Весна в Фиальте (Набоков) - страница 59

2

Я никогда не только не болел политикой, но едва ли когда-либо прочел хоть одну передовую статью, хоть один отчет партийного заседания. Социологические задачки никогда не занимали меня, и я до сих пор не могу вообразить себя участвующим в каком-нибудь заговоре или даже просто сидящим в накуренной комнате и обсуждающим с политически взволнованными, напряженно серьезными людьми методы борьбы в свете последних событий. До блага человечества мне дела нет, и я не только не верю в правоту какого-либо большинства, но вообще склонен пересмотреть вопрос, должно ли стремиться к тому, чтобы решительно все были полусыты и полуграмотны. Я знаю кроме того, что моей родине, ныне им порабощенной, предстоит в дальнем будущем множество других потрясений, не зависящих от каких-либо действий сегодняшнего правителя. И все-таки: убить его.

3

Когда боги, бывало, принимали земной образ и, в лиловатых одеждах, скромно и сильно ступая мускулистыми ногами в незапыленных еще плесницах, появлялись среди полевых работников или горных пастухов, их божественность нисколько не была этим умалена; напротив — в очаровании человечности, обвевающей их, было выразительнейшее обновление их неземной сущности. Но когда ограниченный, грубый, малообразованный человек, на первый взгляд третьеразрядный фанатик, а в действительности самодур, жестокий и мрачный пошляк с болезненным гонором — когда такой человек наряжается богом, то хочется перед богами извиниться. Напрасно меня бы стали уверять, что сам он вроде как ни при чем, что его возвысило и теперь держит на железобетонном престоле неумолимое развитие темных, зоологических, зоорландских идей, которыми прельстилась моя родина. Идея подбирает только топорище, человек волен топор доделать — и применить.

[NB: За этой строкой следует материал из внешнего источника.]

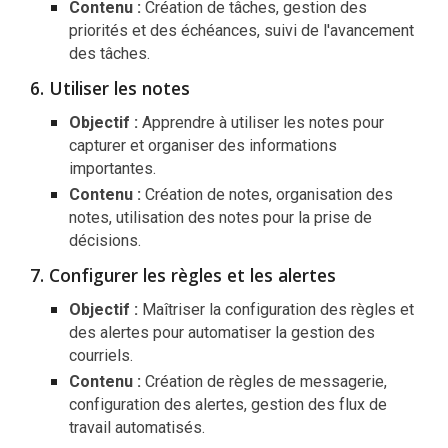
Contenu :
Création de tâches, gestion des
priorités et des échéances, suivi de l'avancement
des tâches.
Utiliser les notes
Objectif :
Apprendre à utiliser les notes pour
capturer et organiser des informations
importantes.
Contenu :
Création de notes, organisation des
notes, utilisation des notes pour la prise de
décisions.
Configurer les règles et les alertes
Objectif :
Maîtriser la configuration des règles et
des alertes pour automatiser la gestion des
courriels.
Contenu :
Création de règles de messagerie,
configuration des alertes, gestion des flux de
travail automatisés.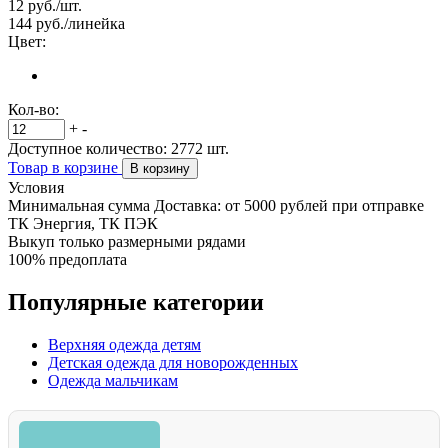
12
руб./шт.
144
руб./линейка
Цвет:
Кол-во:
+
-
Доступное количество:
2772
шт.
Товар в корзине
В корзину
Условия
Минимальная сумма Доставка: от 5000 рублей при отправке
ТК Энергия, ТК ПЭК
Выкуп только размерными рядами
100% предоплата
Популярные категории
Верхняя одежда детям
Детская одежда для новорожденных
Одежда мальчикам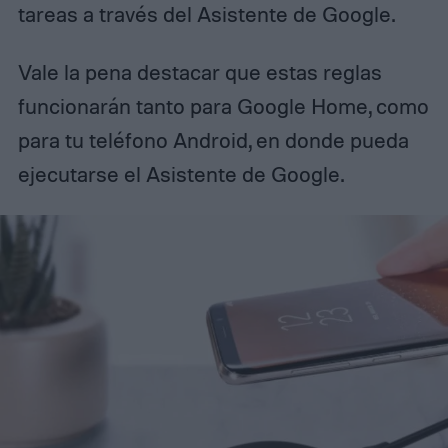
tareas a través del Asistente de Google.
Vale la pena destacar que estas reglas
funcionarán tanto para Google Home, como
para tu teléfono Android, en donde pueda
ejecutarse el Asistente de Google.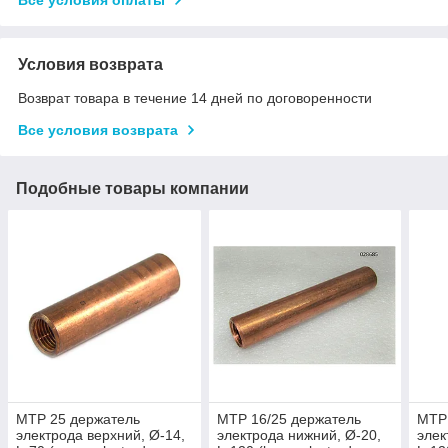
Условия возврата
Возврат товара в течение 14 дней по договоренности
Все условия возврата
Подобные товары компании
МТР 25 держатель
МТР 16/25 держатель
МТР
электрода верхний, Ø-14,
электрода нижний, Ø-20,
элек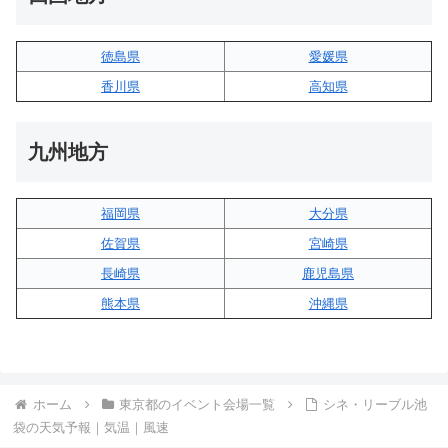
徳島県
愛媛県
香川県
高知県
九州地方
福岡県
大分県
佐賀県
宮崎県
長崎県
鹿児島県
熊本県
沖縄県
ホーム
東京都のイベント会場一覧
シネ・リーブル池
袋の天気予報｜気温｜風速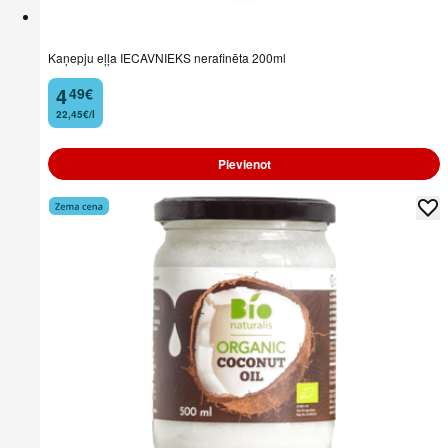
Kaņepju eļļa IECAVNIEKS nerafinēta 200ml
4
49
€
.
22,45€/l
Pievienot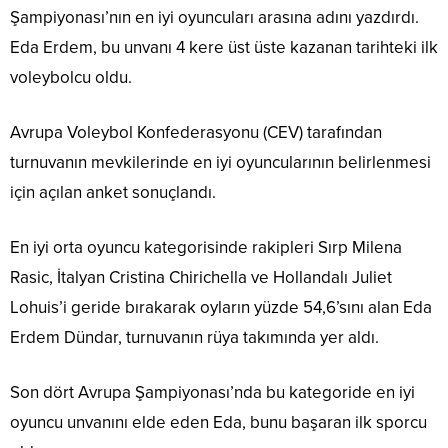
Şampiyonası’nın en iyi oyuncuları arasına adını yazdırdı.
Eda Erdem, bu unvanı 4 kere üst üste kazanan tarihteki ilk
voleybolcu oldu.
Avrupa Voleybol Konfederasyonu (CEV) tarafından
turnuvanın mevkilerinde en iyi oyuncularının belirlenmesi
için açılan anket sonuçlandı.
En iyi orta oyuncu kategorisinde rakipleri Sırp Milena
Rasic, İtalyan Cristina Chirichella ve Hollandalı Juliet
Lohuis’i geride bırakarak oyların yüzde 54,6’sını alan Eda
Erdem Dündar, turnuvanın rüya takımında yer aldı.
Son dört Avrupa Şampiyonası’nda bu kategoride en iyi
oyuncu unvanını elde eden Eda, bunu başaran ilk sporcu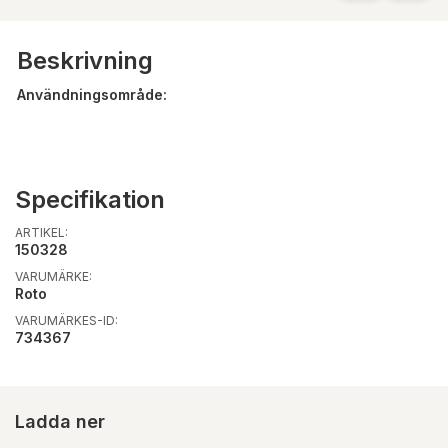
Beskrivning
Användningsområde:
Specifikation
ARTIKEL:
150328
VARUMÄRKE:
Roto
VARUMÄRKES-ID:
734367
Ladda ner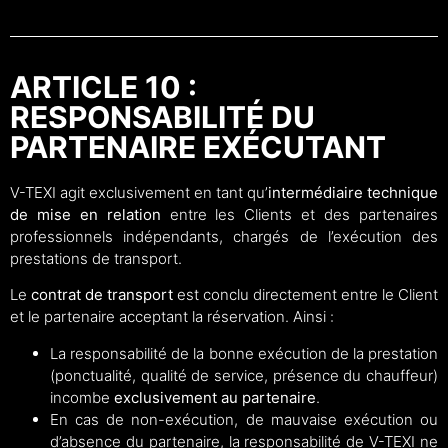
ARTICLE 10 :
RESPONSABILITÉ DU
PARTENAIRE EXÉCUTANT
V-TEXI agit exclusivement en tant qu’
intermédiaire technique
de mise en relation
entre les Clients et des partenaires
professionnels indépendants, chargés de l’exécution des
prestations de transport.
Le
contrat de transport
est conclu directement entre le Client
et le partenaire acceptant la réservation. Ainsi :
La responsabilité de la bonne exécution de la prestation
(ponctualité, qualité de service, présence du chauffeur)
incombe
exclusivement au partenaire
.
En cas de non-exécution, de mauvaise exécution ou
d’absence du partenaire, la responsabilité de V-TEXI ne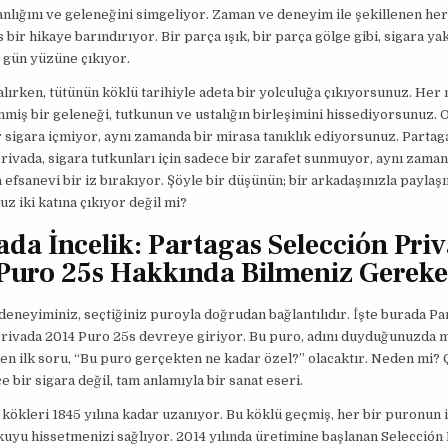
lığını ve geleneğini simgeliyor. Zaman ve deneyim ile şekillenen her 
 bir hikaye barındırıyor. Bir parça ışık, bir parça gölge gibi, sigara ya
ar gün yüzüne çıkıyor.
lırken, tütünün köklü tarihiyle adeta bir yolculuğa çıkıyorsunuz. Her 
nmiş bir geleneği, tutkunun ve ustalığın birleşimini hissediyorsunuz. O
r sigara içmiyor, aynı zamanda bir mirasa tanıklık ediyorsunuz. Partag
rivada, sigara tutkunları için sadece bir zarafet sunmuyor, aynı zama
efsanevi bir iz bırakıyor. Şöyle bir düşünün; bir arkadaşınızla paylaşı
z iki katına çıkıyor değil mi?
ada İncelik: Partagas Selección Pri
Puro 25s Hakkında Bilmeniz Gereke
deneyiminiz, seçtiğiniz puroyla doğrudan bağlantılıdır. İşte burada Pa
Privada 2014 Puro 25s devreye giriyor. Bu puro, adını duyduğunuzda
len ilk soru, “Bu puro gerçekten ne kadar özel?” olacaktır. Neden mi?
e bir sigara değil, tam anlamıyla bir sanat eseri.
 kökleri 1845 yılına kadar uzanıyor. Bu köklü geçmiş, her bir puronun 
kuyu hissetmenizi sağlıyor. 2014 yılında üretimine başlanan Selección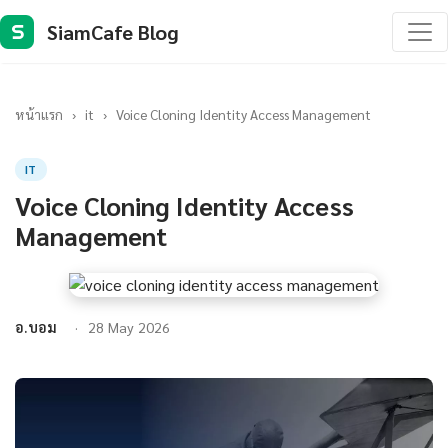
SiamCafe Blog
S
หน้าแรก
›
it
›
Voice Cloning Identity Access Management
IT
Voice Cloning Identity Access
Management
อ.บอม
28 May 2026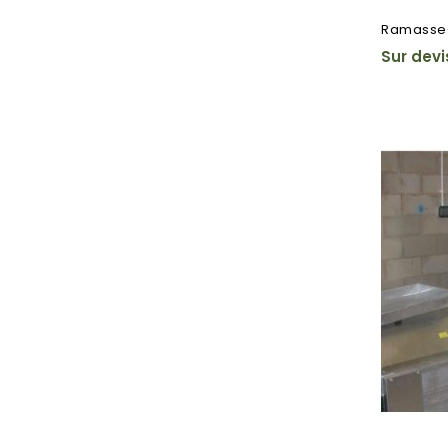
Ramasse-
Sur devi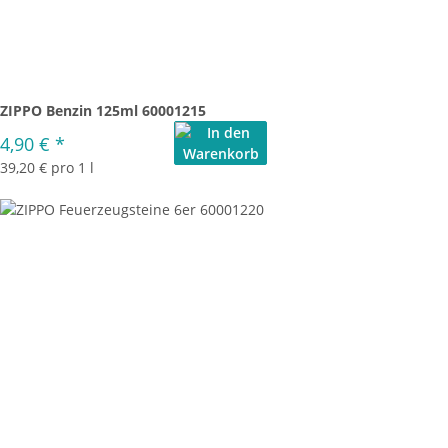
ZIPPO Benzin 125ml 60001215
4,90 €
*
39,20 € pro 1 l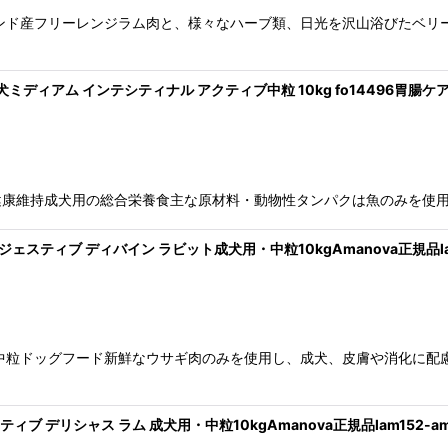
ンド産フリーレンジラム肉と、様々なハーブ類、日光を沢山浴びたベリ
犬ミディアム インテシティナル アクティブ中粒 10kg fo14496胃腸ケ
クティブ胃腸の健康維持成犬用の総合栄養食主な原材料・動物性タンパクは魚の
ダイジェスティブ ディバイン ラビット成犬用・中粒10kgAmanova正規品lam
中粒ドッグフード新鮮なウサギ肉のみを使用し、成犬、皮膚や消化に配
シティブ デリシャス ラム 成犬用・中粒10kgAmanova正規品lam152-am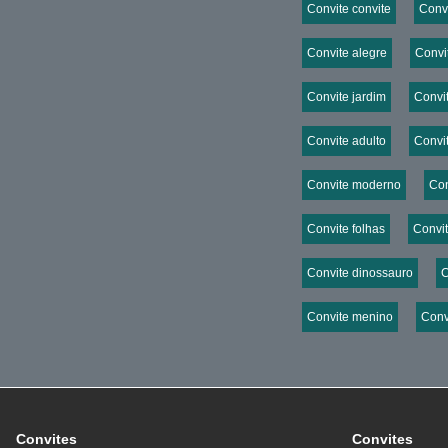
Convite convite
Convi
Convite alegre
Convit
Convite jardim
Convit
Convite adulto
Convi
Convite moderno
Con
Convite folhas
Convi
Convite dinossauro
C
Convite menino
Conv
Convites
Convites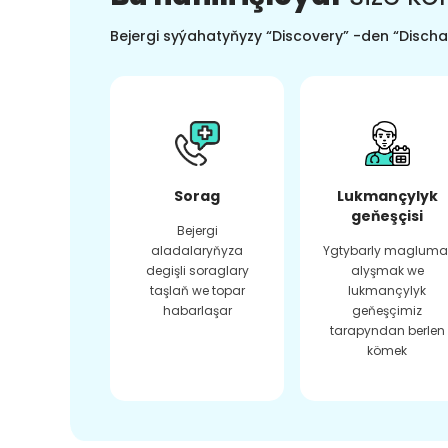
Bejergi syýahatyňyzy “Discovery” -den “Dischar
Sorag
Lukmançylyk
geňeşçisi
Bejergi
aladalaryňyza
Ygtybarly magluma
degişli soraglary
alyşmak we
taşlaň we topar
lukmançylyk
habarlaşar
geňeşçimiz
tarapyndan berlen
kömek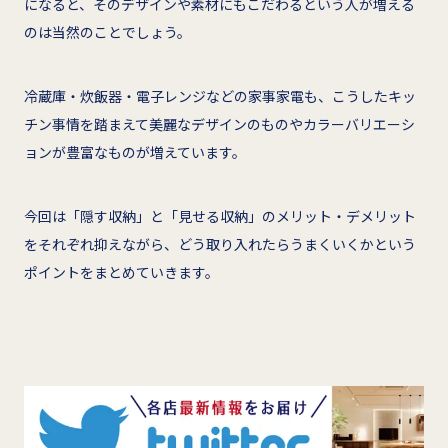
になると、そのデザインや素材にもこだわるという人が増える
のは当然のことでしょう。
冷蔵庫・炊飯器・電子レンジなどの家事家電も、こうしたキッ
チン事情を踏まえて美麗なデザインのものやカラーバリエーシ
ョンが豊富なものが増えています。
今回は「隠す収納」と「見せる収納」のメリット・デメリット
をそれぞれ抑えながら、どう取り入れたらうまくいくかという
ポイントをまとめていきます。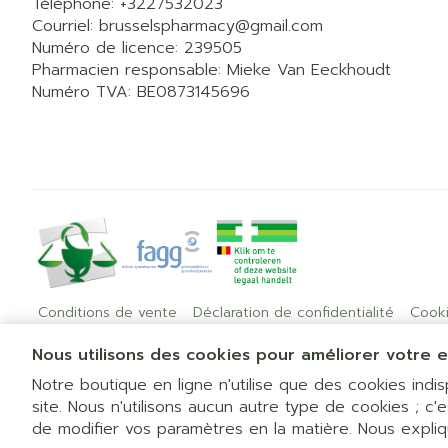
Téléphone:
+3227532023
Courriel:
brusselspharmacy@
gmail.com
Numéro de licence:
239505
Pharmacien responsable:
Mieke Van Eeckhoudt
Numéro TVA:
BE0873145696
Conditions de vente
Déclaration de confidentialité
Cook
Nous utilisons des cookies pour améliorer votre e
Notre boutique en ligne n'utilise que des cookies ind
site. Nous n'utilisons aucun autre type de cookies ; c'
de modifier vos paramètres en la matière. Nous expli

Впрочем, повторяю: я плохо разбираюсь в том, что государству полезно, что вредно, и почему случается, что кровь с него сходит, как с гуся вода. Среди всех и всего меня занимает одна только личность. Это мой недуг, мое наваждение, и вместе с тем нечто как бы мне принадлежащее, мне одному отданное на суд. С ранних лет, а я уже не молод, зло в людях мне казалось особенно омерзительным, удушливо-невыносимым, требующим немедленного осмеяния и истребления, — между тем как добро в людях я едва замечал, настолько оно мне всегда представлялось состоянием нормальным, необходимым, чем-то данным и неотъемлемым, как, скажем, существование живого подразумевает способность дышать. С годами у меня развился тончайший нюх на дурное, но к добру я уже начал относиться несколько иначе, поняв, что обыкновенность его, обуславливавшая мое к нему невнимание, — обыкновенность такая необыкновенная, что вовсе не сказано, что найду его всегда под рукой, буде понадобится. Я прожил поэтому трудную, одинокую жизнь, в нужде, в меблированных комнатах, — однако, всегда у меня было рассеянное ощущение, что дом мой за углом, ждет меня, и что я войду в него, как только разделаюсь с тысячей мнимых дел, заполнявших мою жизнь. Боже мой, как я ненавидел тупость, квадратность, как бывал я несправедлив к доброму человеку, в котором подметил что-нибудь смешное, вроде скаредности или почтения к богатеньким. И вот теперь передо мной не просто слабый раствор зла, какой можно добыть из каждого человека, а зло крепчайшей силы, без примеси, громадный сосуд, полный до горла и запечатанный.